[This is taken from Edward J. Nankivell's Stamp Collecting As a Pastime, originally published in 1902.]
According to the authorities, the central idea of a pastime is "that it is so positively agreeable that it lets time slip by unnoticed; as, to turn work into pastime." And recreation is described as "that sort of play or agreeable occupation which refreshes the tired person, making him as good as new."
Stamp collectors may fairly claim that their hobby serves the double purpose of a pastime and a recreation. As a pastime, it certainly makes time pass most agreeably; for the true student of the postal issues of the world, it turns work into a pastime. As a recreation, it is of such an engrossing character that it may be relied upon to afford the pleasant diversion from business worries that so many tired mental workers need nowadays.
For nearly half a century it has maintained unbroken its hold as one of the most popular of all forms of relaxation, and its popularity extends to all classes and to all countries.
But this very devotion of stamp collectors to their hobby has puzzled and excited the uninitiated. The ordinary individual, especially the man who has no soul for a hobby of any kind, regards it as a passing fancy, a harmless craze, a fashion that must have its day and disappear, sooner or later. But the passing fancy has endured for nearly half a century, the harmless craze still serves its useful purpose, and the fashion has acquired such a permanence as to convince most people that it has come to stay.
Of all pastimes, and of all the forms of recreation, not one can claim more lifelong devotees than this same stamp collecting. And where is another pastime with such international ramifications? In every civilised country, in every city, and in every town of any importance, the wide world over, thoughtful men and women are to be found formed into sociable groups, or societies, quietly and pleasantly enjoying themselves in the harmless and enduring pursuit of stamp collecting.

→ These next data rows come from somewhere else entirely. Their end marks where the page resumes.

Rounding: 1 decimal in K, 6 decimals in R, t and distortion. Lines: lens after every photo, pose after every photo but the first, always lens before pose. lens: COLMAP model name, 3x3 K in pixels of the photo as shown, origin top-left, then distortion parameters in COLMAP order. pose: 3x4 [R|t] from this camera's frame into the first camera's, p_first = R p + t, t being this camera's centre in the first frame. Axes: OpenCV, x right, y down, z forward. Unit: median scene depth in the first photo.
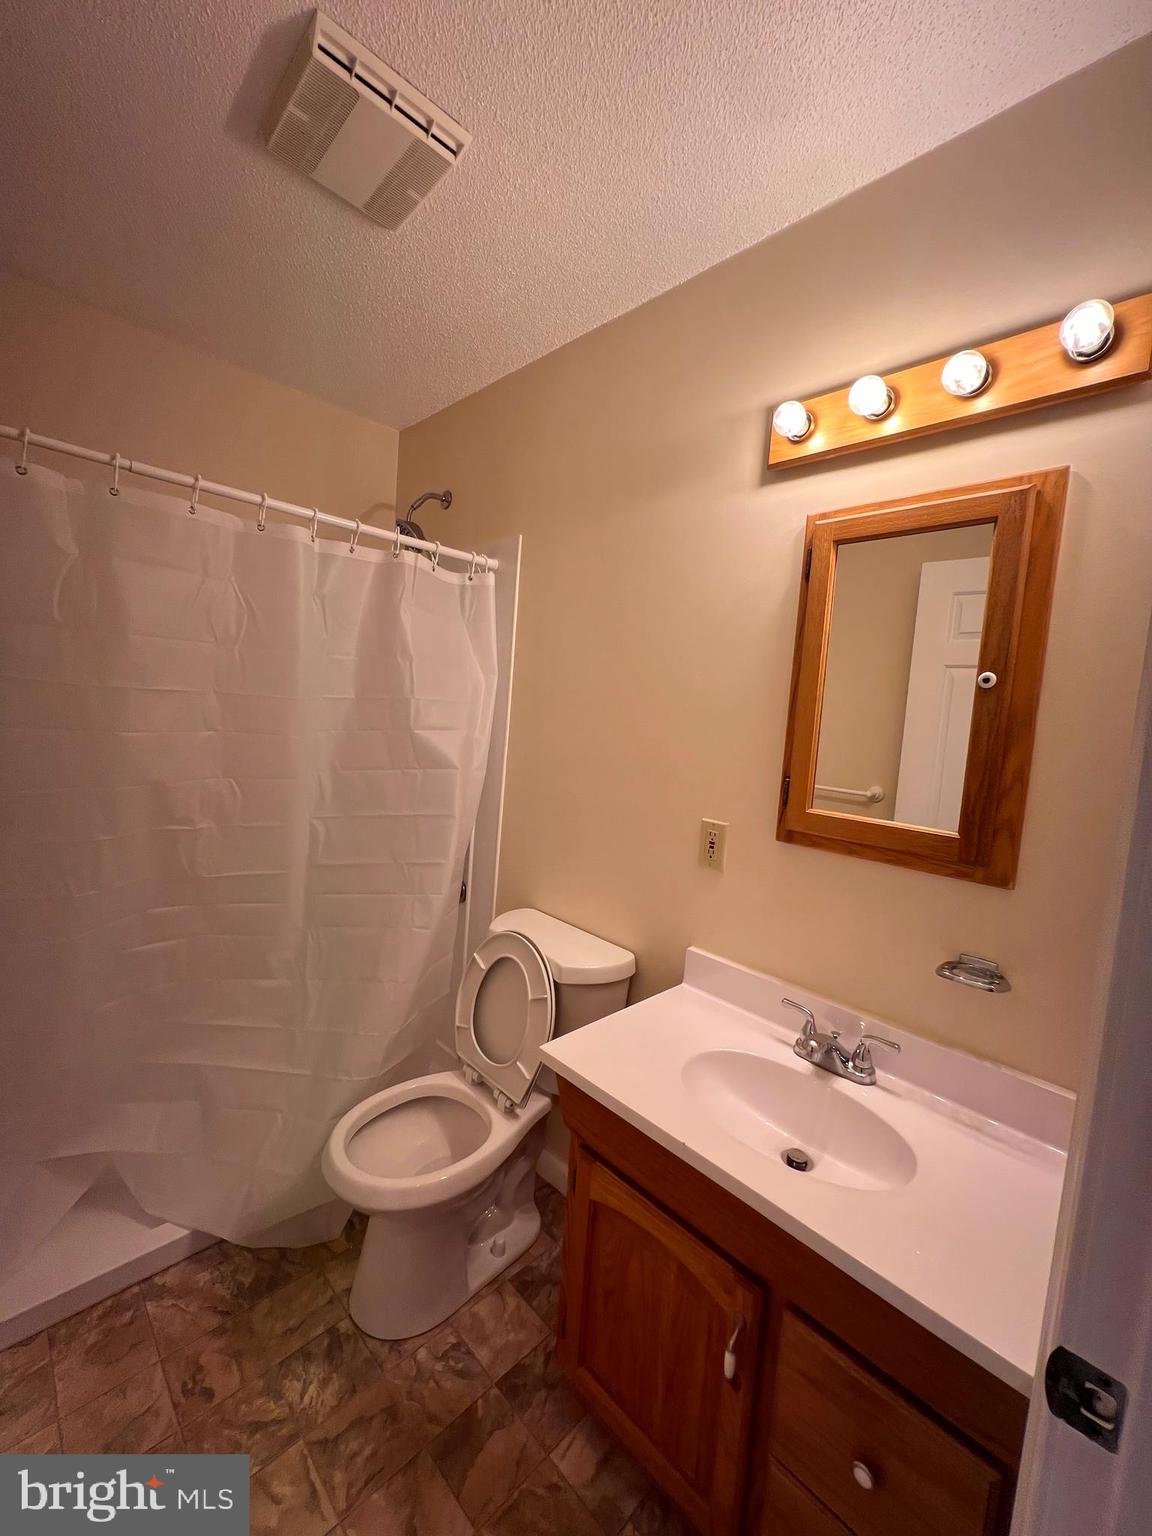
lens RADIAL K [[615.5, 0, 579.7], [0, 615.5, 766.8], [0, 0, 1]] dist [-0.000407, -0.000131]
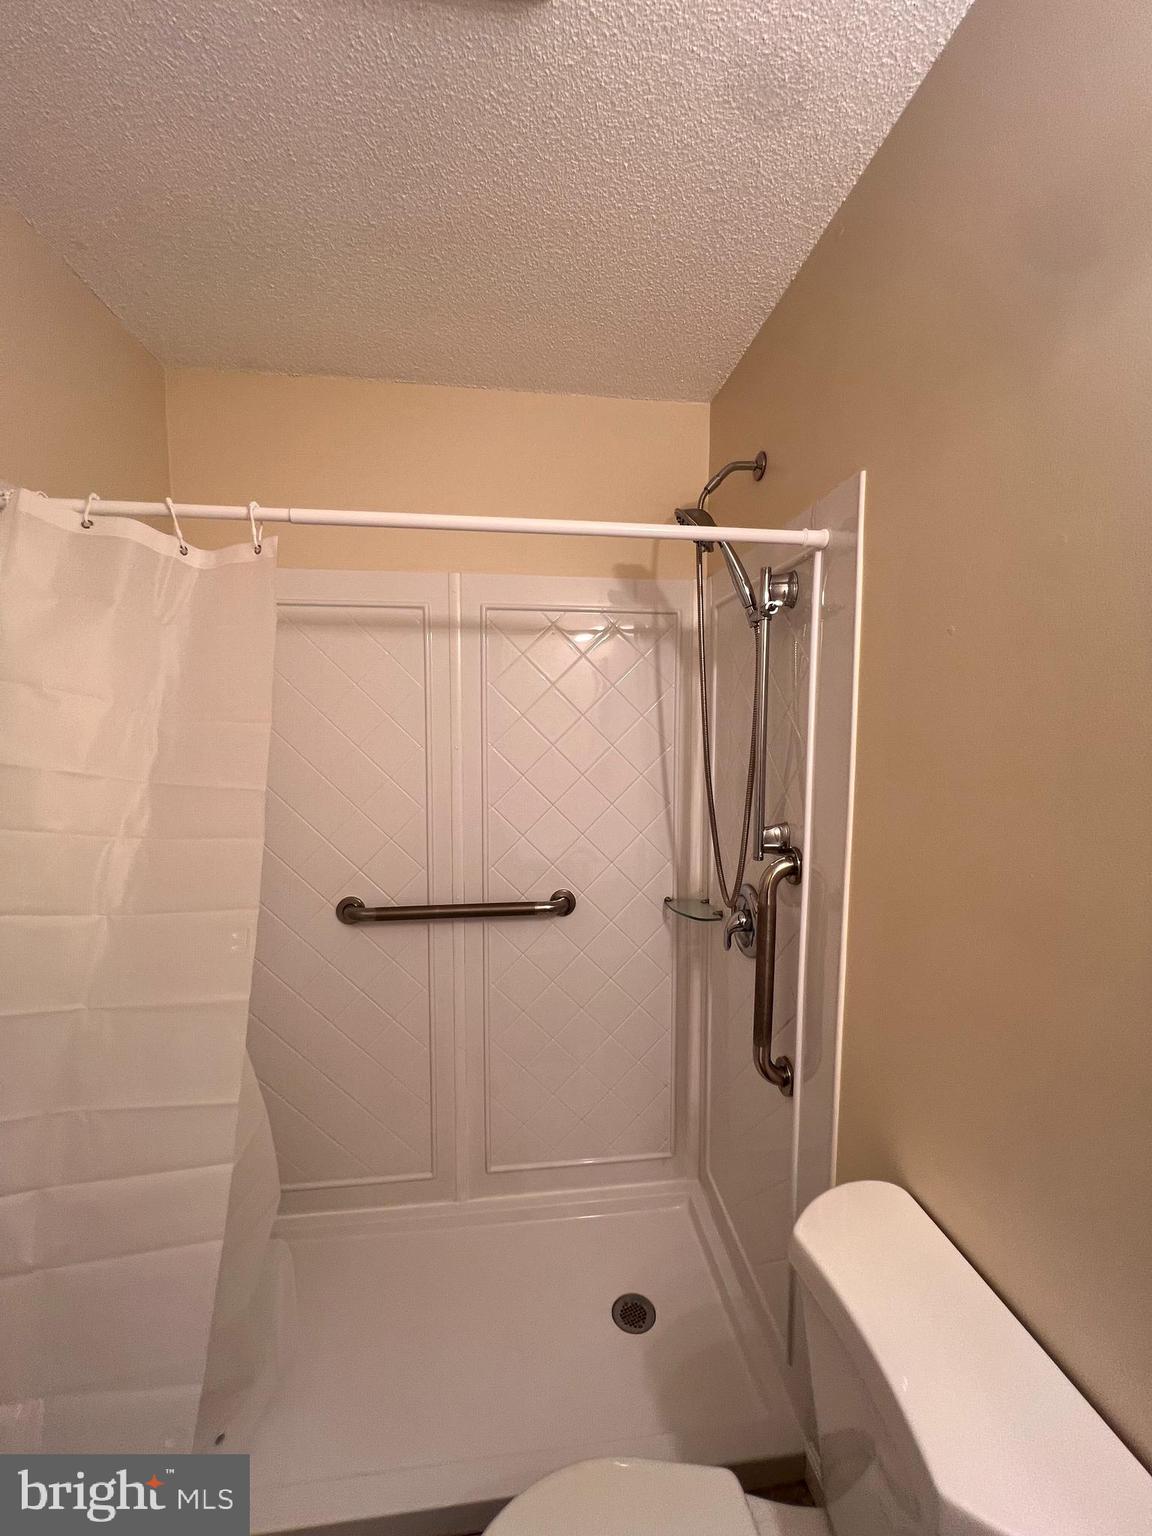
lens RADIAL K [[615.5, 0, 579.7], [0, 615.5, 766.8], [0, 0, 1]] dist [-0.000407, -0.000131]
pose [[0.781331, -0.031767, -0.623308, 0.041103], [0.009698, 0.999201, -0.038767, -0.090616], [0.624042, 0.024245, 0.781015, 0.401270]]
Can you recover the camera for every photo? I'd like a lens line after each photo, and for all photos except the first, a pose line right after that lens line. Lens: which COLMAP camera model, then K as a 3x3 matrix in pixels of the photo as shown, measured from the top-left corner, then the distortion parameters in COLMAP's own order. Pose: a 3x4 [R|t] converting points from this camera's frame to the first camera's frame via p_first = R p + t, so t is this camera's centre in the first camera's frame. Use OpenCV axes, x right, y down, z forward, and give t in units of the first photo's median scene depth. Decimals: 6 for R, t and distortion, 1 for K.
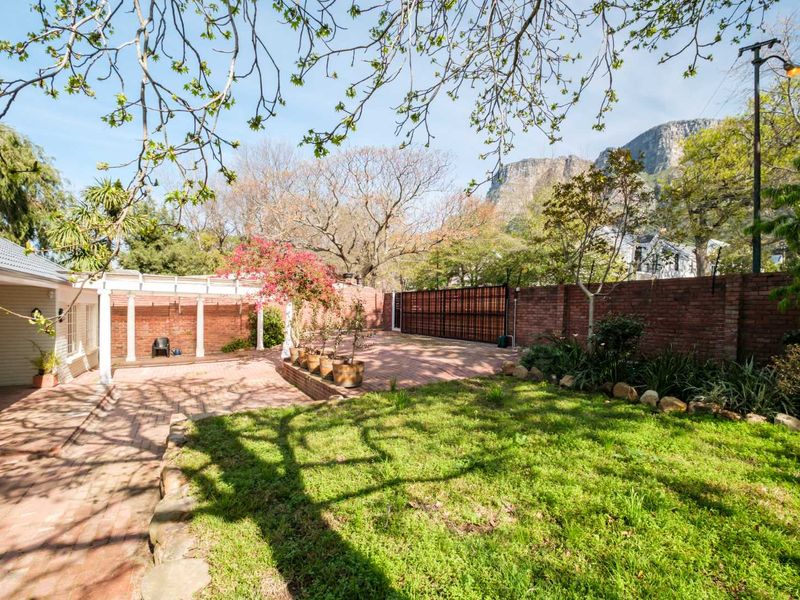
lens RADIAL K [[395.7, 0, 430.3], [0, 395.7, 318.3], [0, 0, 1]] dist [-0.009888, 0.000434]
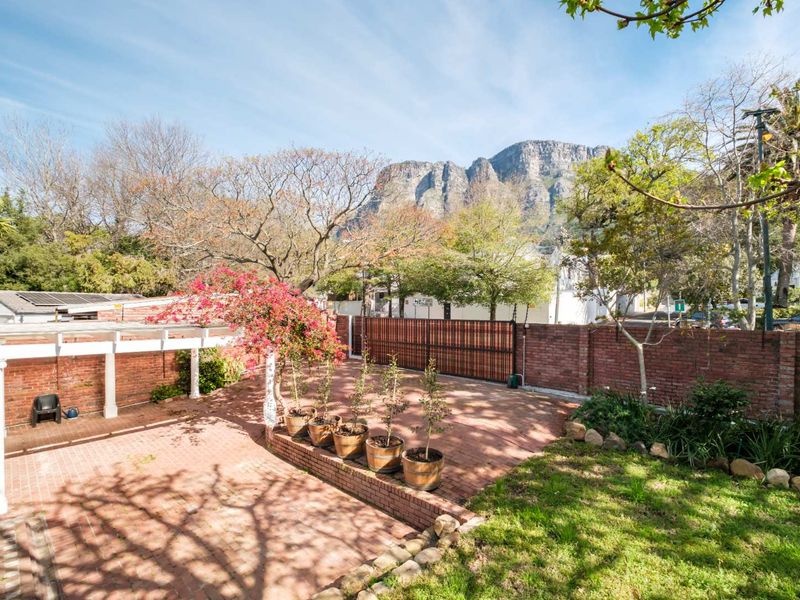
lens RADIAL K [[386.3, 0, 433.1], [0, 386.3, 310.3], [0, 0, 1]] dist [-0.009335, -0.000444]
pose [[0.957527, -0.014400, 0.287983, -0.213892], [0.016774, 0.999843, -0.005777, -0.088779], [-0.287855, 0.010362, 0.957618, 0.141945]]
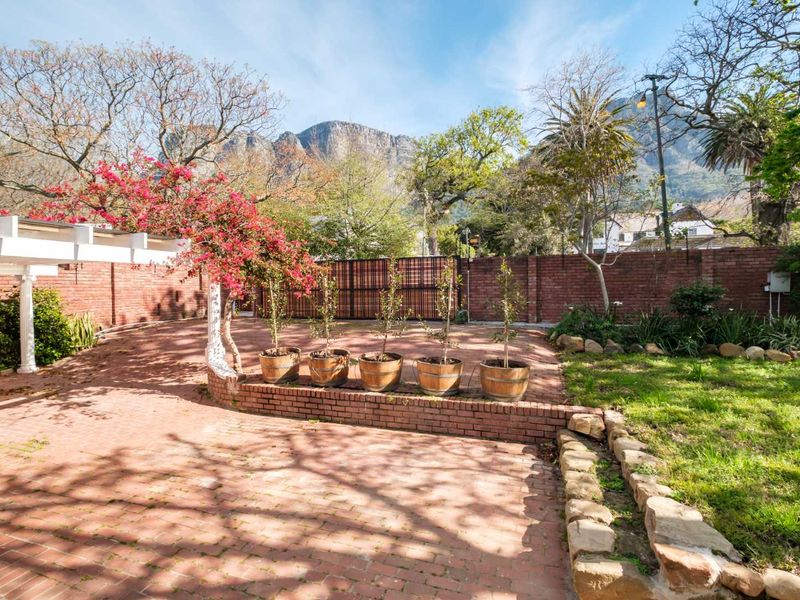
lens RADIAL K [[390.5, 0, 400.7], [0, 390.5, 288.2], [0, 0, 1]] dist [-0.006466, -0.000425]
pose [[0.777631, -0.033899, 0.627807, -0.400645], [0.039862, 0.999195, 0.004577, -0.014573], [-0.627456, 0.021467, 0.778356, 0.314529]]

There must be some reason for this popularity, this devotion of all classes to a pursuit, this unbroken record of progress. It cannot be satisfactorily accounted for as a passing fancy or fashion. It has too long stood the test of years to be so easily explained away. Fancies and fashions come and go, but stamp collecting flourishes from decade to decade. Princes and peers, merchants and members of Parliament, solicitors and barristers, schoolboys and octogenarians, all follow this postal Pied Piper of Hamelin,
"Grave old plodders, gay young friskers,
Fathers, mothers, uncles, cousins,"
all bent upon the pursuit of this pleasure-yielding hobby.
Why is it? Whence comes the fascination?
To the unprejudiced inquirer the reply is simple. To the leisured man it affords a stimulating occupation, with a spice of competition; to the busy professional man it yields the delight of a recreative change; to the studious, an inexhaustible scope for profitable research; to the old, the sociability of a pursuit popular with old and young alike; to the young, a hobby prolific of novelty, and one, moreover, that harmonises with school studies in historical and geographical directions; to the money maker, an opening for occasional speculation; and to all, a satisfying combination of a safe investment and a pleasure-yielding study.
Old postage stamps—bits of paper, as they are contemptuously called by some people—may have no intrinsic value, but they are, nevertheless, rich in memories of history and of art; they link the past with the present; they mark the march of empires and the federation of states, the rise and fall of dynasties, and the peaceful extension of postal communication between the peoples of the world; and, some day in the distant future, they may celebrate even yet more important victories of peace.